**SOURCE EXTRACT:**
----------------

On another occasion, she said: “Next month I'm going to Texas with my husband. It will be my first campaign trip.” She did not appreciate or understand politics. She knew that her attractive presence would help her husband secure votes, and Mrs. Kennedy seemed to have feelings of guilt about not accompanying him. She said she was not happy in the White House and, even though she remodeled the interior of the mansion, she was fond of pointing out that, of more than one hundred thirty rooms, only eight were the private apartments of the President.

She was a woman who was pleased and offended by small things. The President who often assured worried political friends, “I can control Bobby” was never heard to say it of his wife. To some observers, they seemed to live as separate entities. Mr. Kennedy applied himself to the hard world of politics;
Mrs. Kennedy enjoyed yachting off the Greek Islands, or booking a ballet for the East Room. The connubial X intersected after dinner, when they sat alone in the living room on the second floor. He smoked a cigar, sipped a beer, and studied his “night work.” She puffed a cigarette, put long playing records on the turntable, and examined her correspondence.

----------------

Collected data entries

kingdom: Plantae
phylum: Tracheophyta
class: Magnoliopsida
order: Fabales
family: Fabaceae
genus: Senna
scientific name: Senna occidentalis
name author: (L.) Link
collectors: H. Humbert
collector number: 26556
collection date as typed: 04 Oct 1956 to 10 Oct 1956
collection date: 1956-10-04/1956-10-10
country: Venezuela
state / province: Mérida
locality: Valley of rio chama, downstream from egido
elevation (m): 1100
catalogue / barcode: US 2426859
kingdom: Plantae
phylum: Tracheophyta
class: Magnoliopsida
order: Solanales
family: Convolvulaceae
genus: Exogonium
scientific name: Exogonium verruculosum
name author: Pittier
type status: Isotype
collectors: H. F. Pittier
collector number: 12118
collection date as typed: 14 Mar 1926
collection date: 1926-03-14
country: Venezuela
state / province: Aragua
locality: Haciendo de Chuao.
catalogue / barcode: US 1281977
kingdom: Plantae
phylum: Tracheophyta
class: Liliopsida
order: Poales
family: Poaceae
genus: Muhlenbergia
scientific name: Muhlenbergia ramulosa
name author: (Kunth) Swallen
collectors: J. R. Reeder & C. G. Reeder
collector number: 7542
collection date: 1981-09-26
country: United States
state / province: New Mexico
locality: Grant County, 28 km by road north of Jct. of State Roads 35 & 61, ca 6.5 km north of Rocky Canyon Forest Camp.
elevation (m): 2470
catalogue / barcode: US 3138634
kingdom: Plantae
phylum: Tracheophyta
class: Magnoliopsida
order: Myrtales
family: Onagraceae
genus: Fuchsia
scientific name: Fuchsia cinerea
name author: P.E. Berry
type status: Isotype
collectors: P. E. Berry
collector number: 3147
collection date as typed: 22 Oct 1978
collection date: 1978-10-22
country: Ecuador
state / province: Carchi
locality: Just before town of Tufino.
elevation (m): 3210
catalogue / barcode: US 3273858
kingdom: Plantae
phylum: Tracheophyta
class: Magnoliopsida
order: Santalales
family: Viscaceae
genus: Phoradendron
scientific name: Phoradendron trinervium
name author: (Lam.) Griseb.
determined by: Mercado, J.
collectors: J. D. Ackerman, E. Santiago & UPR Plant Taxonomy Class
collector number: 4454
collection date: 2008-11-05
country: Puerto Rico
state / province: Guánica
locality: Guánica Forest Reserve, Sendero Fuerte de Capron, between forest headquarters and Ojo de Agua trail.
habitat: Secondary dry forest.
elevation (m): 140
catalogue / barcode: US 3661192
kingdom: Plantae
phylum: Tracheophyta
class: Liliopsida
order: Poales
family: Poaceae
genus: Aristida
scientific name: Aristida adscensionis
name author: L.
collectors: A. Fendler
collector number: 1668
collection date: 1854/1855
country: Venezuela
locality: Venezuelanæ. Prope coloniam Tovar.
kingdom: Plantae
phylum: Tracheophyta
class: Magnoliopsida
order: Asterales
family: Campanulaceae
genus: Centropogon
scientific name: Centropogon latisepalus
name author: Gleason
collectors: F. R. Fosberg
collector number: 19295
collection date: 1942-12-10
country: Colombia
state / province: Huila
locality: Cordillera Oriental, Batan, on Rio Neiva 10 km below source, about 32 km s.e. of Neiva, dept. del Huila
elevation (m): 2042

----------------

**WORK TASK 1:**
Answer these questions using the excerpt about Mrs. Kennedy.
(a) Where did Mrs. Kennedy say she was going next month with her husband?
(b) Of the more than one hundred thirty rooms in the White House, how many were the President's private apartments?
(c) What did Mr. Kennedy sip while he studied his "night work"?
**WORK TASK 2:**
List every activity the excerpt about Mrs. Kennedy says she did while sitting with her husband in the living room on the second floor after dinner.
**WORK TASK 3:**
Write out the part of the excerpt about Mrs. Kennedy that begins with the words containing "She was a woman" and ends with "examined her correspondence.".

**OUTPUT 1:**
(a) Texas
(b) Eight
(c) A beer

**OUTPUT 2:**
- Puffed a cigarette
- Put long playing records on the turntable
- Examined her correspondence

**OUTPUT 3:**
She was a woman who was pleased and offended by small things. The President who often assured worried political friends, “I can control Bobby” was never heard to say it of his wife. To some observers, they seemed to live as separate entities. Mr. Kennedy applied himself to the hard world of politics;
Mrs. Kennedy enjoyed yachting off the Greek Islands, or booking a ballet for the East Room. The connubial X intersected after dinner, when they sat alone in the living room on the second floor. He smoked a cigar, sipped a beer, and studied his “night work.” She puffed a cigarette, put long playing records on the turntable, and examined her correspondence.